Asynchronous polar V1500 Cyg: orbital, spin and beat periods

TL;DR

This study presents a detailed analysis of the long-term post-eruption behavior of the asynchronous polar V1500 Cyg, revealing its orbital, spin, and beat periods, and tracking accretion and magnetic pole-switching phenomena over 40 years.

Contribution

It provides new measurements of the spin, orbital, and beat periods of V1500 Cyg, and demonstrates how accretion geometry and magnetic pole-switching evolve over decades post-eruption.

Findings

Measured the 9.6-day beat period indicating changing accretion geometry.

Detected a likely spin period 1.73 minutes shorter than the orbital period.

Observed phase jumps in light curves consistent with pole switching in an asynchronous polar.

Abstract

The bright Nova Cygni 1975 is a rare nova on a magnetic white dwarf (WD). Later it was found to be an asynchronous polar, now called V1500 Cyg. Our multisite photometric campaign occurring 40 years post eruption covered 26-nights (2015-2017). The reflection effect from the heated donor has decreased, but still dominates the op- tical radiation with an amplitude ~1^m.5. The 0^m.3 residual reveals cyclotron emission and ellipsoidal variations.
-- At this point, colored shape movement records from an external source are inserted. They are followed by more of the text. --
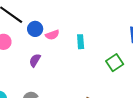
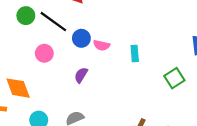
pink semicircle: (52, 35) -> (102, 45), turned 32

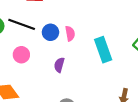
pink semicircle: (102, 45) -> (70, 34), turned -96
cyan rectangle: (135, 53) -> (103, 50), moved, size x1.6

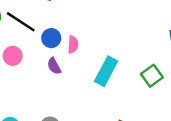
cyan rectangle: (103, 50) -> (106, 71), turned 35
purple semicircle: (59, 65) -> (54, 66), moved, turned -56

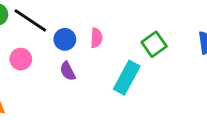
pink semicircle: (73, 45) -> (96, 38), moved
green square: (152, 76) -> (154, 44), moved

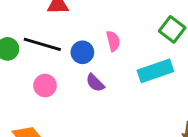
cyan rectangle: (127, 78) -> (155, 71), turned 60

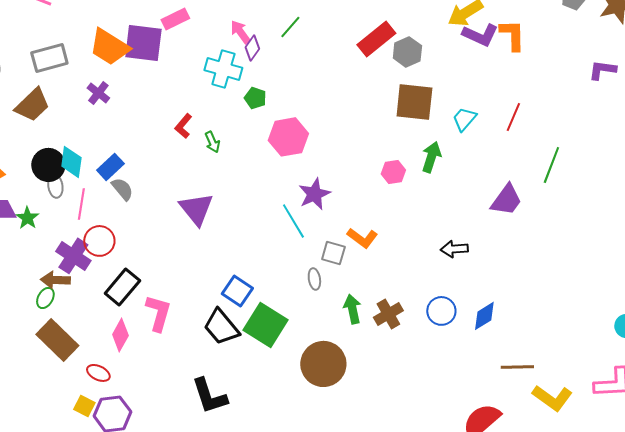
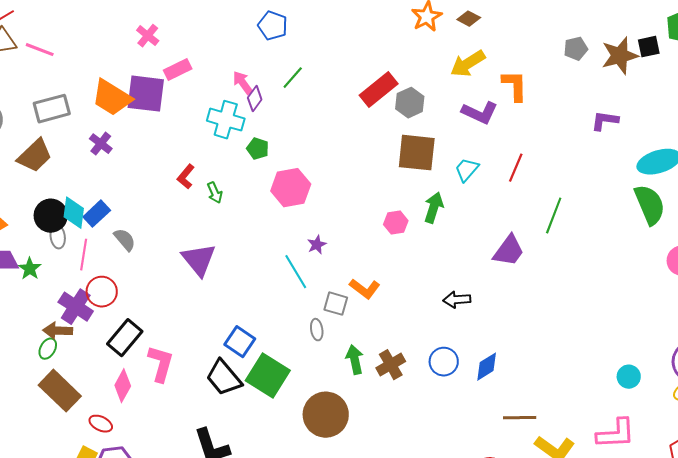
purple L-shape: (480, 35) -> (480, 113), moved
blue rectangle: (110, 167) -> (97, 214), moved
purple star: (314, 194) -> (317, 245), size x0.6

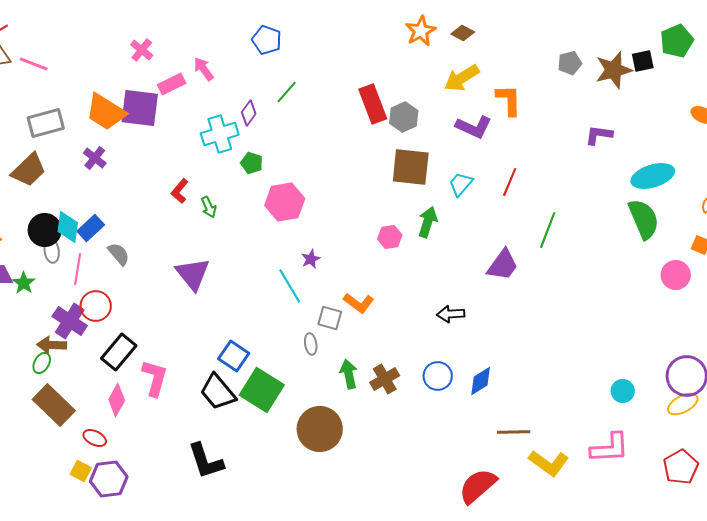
pink arrow: (243, 83) -> (204, 69), moved
red rectangle: (379, 90) -> (373, 104), turned -72
cyan cross: (226, 120) -> (220, 134), turned -33

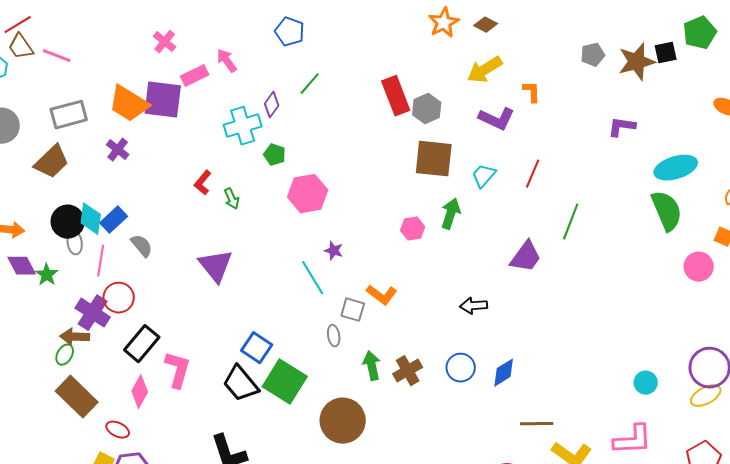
orange L-shape: (509, 100) -> (532, 92), size x0.7
purple star: (311, 259) -> (334, 251), turned -30

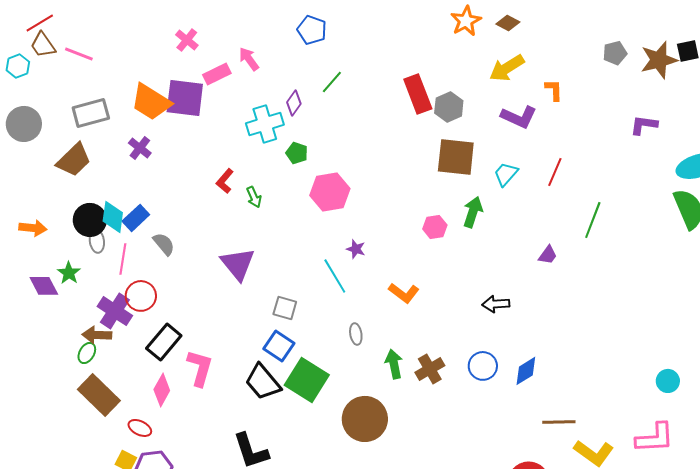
purple trapezoid: (526, 257) -> (548, 255), size x0.6
purple diamond: (22, 266) -> (44, 286), moved
gray square: (353, 310) -> (285, 308), moved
Mean brightness modulation from night-to-night is used to measure the 9.6-d spin-orbit beat period that is due to changing accretion geometry including magnetic pole-switching of the flow. By subtracting the orbital and beat frequencies, spin-phase dependent light curves are obtained. The amplitude and profile of the WD spin light curves track the cyclotron emitting accretion regions on the WD and they vary systematically with beat phase. A weak intermittent signal at 0.137613-d is likely the spin period, which is 1.73(1) min shorter than the orbital period. The O-C diagram of light curve maxima displays phase jumps every one-half beat period, a characteristic of asynchronous polars. The first jump we interpret as pole switching between regions separated by 180 deg. Then the spot drifts during ~0.1 beat phase before undergoing a second phase jump between spots separated by less than 180 deg. We trace the cooling of the still hot WD as revealed by the irradiated companion. The post nova evolution and spin-orbit asynchronism of V1500 Cyg continues to be a powerful laboratory for accretion flows onto magnetic white dwarfs.